Q: Who are you rooting for in The World Cup?
BUTLER: Listen I love Brazil and it’s in Brazil, they are the most fun historically and the best team to watch. They’re Brazil it’s not just the team, it’s the fans and when Brazil moves in, it all goes off. I would love to get down there. I was in Italy four years ago when they went out and I was in a room full of Italians as they lost. I could never imagine being in Italy in a room full of Italians when everyone lost.
Q: You took a year off until recently. What did you learn?
What I found, I think on this journey, was permanently taking time out of the craziness and dipping into it rather than living in the craziness and dipping in to tranquillity is a better way to be. I’ve always lived in Hollywood and my energy is that ADD energy and creatively, since I moved out to Malibu and also travelled to some more peaceful places and understood the value and coming from that more connected place, that it’s amazing what manifests when I do that and also how much more enjoyable the experience is being in a calm place than a crazy, flustered placed.

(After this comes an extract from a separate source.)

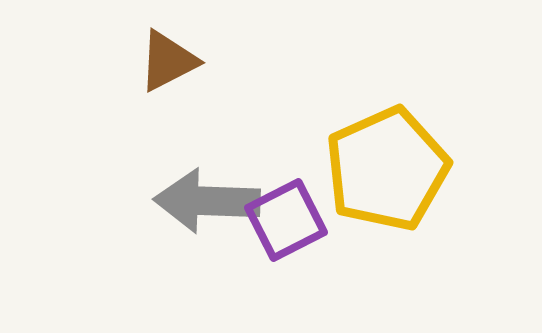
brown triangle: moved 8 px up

Q: You don’t seem like a Malibu guy.
BUTLER: No, no I don’t, but I’m from Scotland, right, so the thing is when I’m in Malibu I’m not even on the beach – actually, I am on the beach right now, but generally I’ve been staying in the mountains and I love it. It’s like being in Scotland. I’m very connected there. I’d rather be in the mountains than on the beach. I feel so at home and surrounded by nature. I did a lot of travelling, but it was actually settling here I found a great way to create more of a life here on my terms and going, ‘Oh I can do this forever; that’s cool.’
Q: Why did you decide to live in America and not to stay in London or in Scotland?
BUTLER: Well, I came here and in two weeks I had my first lead in a mini-series.
Q: But the life in Los Angeles is to move here and to wait.
BUTLER: I never did. A lot of the British actors who say they don’t come out here and try, I’ve seen them on every list and I see them at auditions. They come out here and try – it’s very difficult to make it in LA I acted in London for many years and I acted in Scotland, and I acted in LA. It’s a lot more difficult to make it in LA than it is there but I have found in my experience, many British actors come out here and I read in the press where they say, 'Oh I don’t care about Hollywood, it’s not for me.' I’m like, 'I’ve seen you out on 10 flights to LA, up for every movie,' but it’s easy to say when they don’t get the movie, 'Oh, I’d rather be doing theatre in London.' By the way, I’ve done theatre. I love theatre, but it’s just been my journey that I also love making movies. I go back to Scotland a lot. I go to London a lot, but it’s much harder. There are not many actors who’ve lived over there who still come here and have done as well because when you’re here you’re connected. I’m producing now so I have offices that I go to.